A brass bed sold, and a chamber pot got a surprising number of bids. A birdcage with bird toys still in it went to the man in the wheelchair, who unlocked the chair’s brakes and wheeled away to pay for it immediately. A floor lamp sold, its lightbulb still working. When the gavel came down for the last time, she turned to her aunt and said, “I don’t feel so good. Can we leave?”

“I don’t know why I let it get away,” Bettina said. “It hardly went higher than the first bid. Why didn’t I try harder?”

“You won’t even remember it tomorrow,” Raleigh said. “What would we do with furniture like that, Bettina?”

“I’ll see you outside,” Jocelyn said, forcing a smile and standing. It was true; she felt queasy. The smell of popcorn stung the air. They must be selling it at the concession stand. The salty smell was revolting. Okay, she could do it. Up and out. Head down. Ms. Nementhal would never know.
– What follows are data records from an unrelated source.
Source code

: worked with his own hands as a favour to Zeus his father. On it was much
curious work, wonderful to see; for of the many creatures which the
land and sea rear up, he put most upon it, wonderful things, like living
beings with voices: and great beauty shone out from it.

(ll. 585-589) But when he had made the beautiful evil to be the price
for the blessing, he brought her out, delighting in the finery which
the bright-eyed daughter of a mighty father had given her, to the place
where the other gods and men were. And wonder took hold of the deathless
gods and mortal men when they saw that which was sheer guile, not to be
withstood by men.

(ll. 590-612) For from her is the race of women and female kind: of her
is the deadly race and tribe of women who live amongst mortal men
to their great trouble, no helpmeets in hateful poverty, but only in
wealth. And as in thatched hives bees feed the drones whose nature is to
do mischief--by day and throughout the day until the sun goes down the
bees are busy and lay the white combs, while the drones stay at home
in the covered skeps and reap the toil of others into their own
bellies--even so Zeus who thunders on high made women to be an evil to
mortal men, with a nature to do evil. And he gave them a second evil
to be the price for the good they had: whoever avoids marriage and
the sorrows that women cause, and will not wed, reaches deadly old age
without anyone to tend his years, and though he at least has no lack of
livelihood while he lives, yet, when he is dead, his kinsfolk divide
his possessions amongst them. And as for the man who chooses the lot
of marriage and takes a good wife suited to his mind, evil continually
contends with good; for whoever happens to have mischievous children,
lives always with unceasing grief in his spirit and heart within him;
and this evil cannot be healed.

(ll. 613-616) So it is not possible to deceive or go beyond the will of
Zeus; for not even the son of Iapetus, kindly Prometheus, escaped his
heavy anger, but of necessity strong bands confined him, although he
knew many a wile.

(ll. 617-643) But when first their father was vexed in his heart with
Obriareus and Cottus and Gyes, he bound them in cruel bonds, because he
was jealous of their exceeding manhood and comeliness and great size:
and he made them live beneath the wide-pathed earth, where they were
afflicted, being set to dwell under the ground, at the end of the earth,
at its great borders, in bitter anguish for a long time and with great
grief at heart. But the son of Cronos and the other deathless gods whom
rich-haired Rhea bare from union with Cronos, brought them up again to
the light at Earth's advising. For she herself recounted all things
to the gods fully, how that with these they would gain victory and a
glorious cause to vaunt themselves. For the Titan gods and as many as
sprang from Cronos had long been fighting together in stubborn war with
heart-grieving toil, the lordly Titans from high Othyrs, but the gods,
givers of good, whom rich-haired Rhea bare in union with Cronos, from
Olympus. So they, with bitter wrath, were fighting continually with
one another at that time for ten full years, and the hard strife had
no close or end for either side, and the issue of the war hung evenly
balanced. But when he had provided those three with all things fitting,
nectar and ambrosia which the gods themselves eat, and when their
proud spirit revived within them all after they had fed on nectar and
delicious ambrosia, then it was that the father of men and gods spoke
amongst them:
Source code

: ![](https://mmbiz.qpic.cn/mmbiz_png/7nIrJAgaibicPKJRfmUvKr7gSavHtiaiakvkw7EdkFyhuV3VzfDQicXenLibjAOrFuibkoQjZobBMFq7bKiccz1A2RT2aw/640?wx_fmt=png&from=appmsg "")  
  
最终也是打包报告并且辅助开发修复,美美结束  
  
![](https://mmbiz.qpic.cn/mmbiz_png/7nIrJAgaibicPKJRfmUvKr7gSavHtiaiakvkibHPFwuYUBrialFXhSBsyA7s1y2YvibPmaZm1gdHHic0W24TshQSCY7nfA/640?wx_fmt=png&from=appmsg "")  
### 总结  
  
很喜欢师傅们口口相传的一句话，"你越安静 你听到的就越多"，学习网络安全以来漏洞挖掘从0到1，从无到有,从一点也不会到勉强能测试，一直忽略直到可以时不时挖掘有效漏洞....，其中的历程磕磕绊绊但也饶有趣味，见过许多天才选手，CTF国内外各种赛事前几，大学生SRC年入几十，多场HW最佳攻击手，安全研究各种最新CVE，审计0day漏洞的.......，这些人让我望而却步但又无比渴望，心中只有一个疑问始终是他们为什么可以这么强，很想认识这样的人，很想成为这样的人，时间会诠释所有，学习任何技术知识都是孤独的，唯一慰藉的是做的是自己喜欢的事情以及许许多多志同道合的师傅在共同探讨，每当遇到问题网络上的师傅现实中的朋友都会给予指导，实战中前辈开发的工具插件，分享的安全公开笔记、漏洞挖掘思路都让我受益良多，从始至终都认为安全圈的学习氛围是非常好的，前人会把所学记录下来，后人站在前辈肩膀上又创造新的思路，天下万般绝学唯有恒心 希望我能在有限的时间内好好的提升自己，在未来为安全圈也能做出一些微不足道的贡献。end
Except that Ms. Nementhal, bare feet in her clogs, arm linked with her girlfriend’s (were they crazy to do that in a place like this?), looked up with her mouth full of popcorn as Jocelyn walked by, and her eyes widened with such shock that it was clear her girlfriend was worried. Her girlfriend stood there holding the bag of popcorn, Ms. Nementhal’s fingers searching inside, the half-naked doll in her other hand.

“Hi,” Jocelyn said.

“Maura, this is one of my students,” Ms. Nementhal said. “Some popcorn, Jocelyn?” She was trying to pretend everything was cool. Her girlfriend was extremely pretty, a lock of hair falling forward. She was holding the doll’s arm as if it were a specimen of something she’d picked up with tweezers. Its messy, golden hair went in all directions. “Nice to meet you,” her girlfriend said in a friendly way, with what might have been an Italian accent. Jocelyn exhaled and thought she might live through the moment.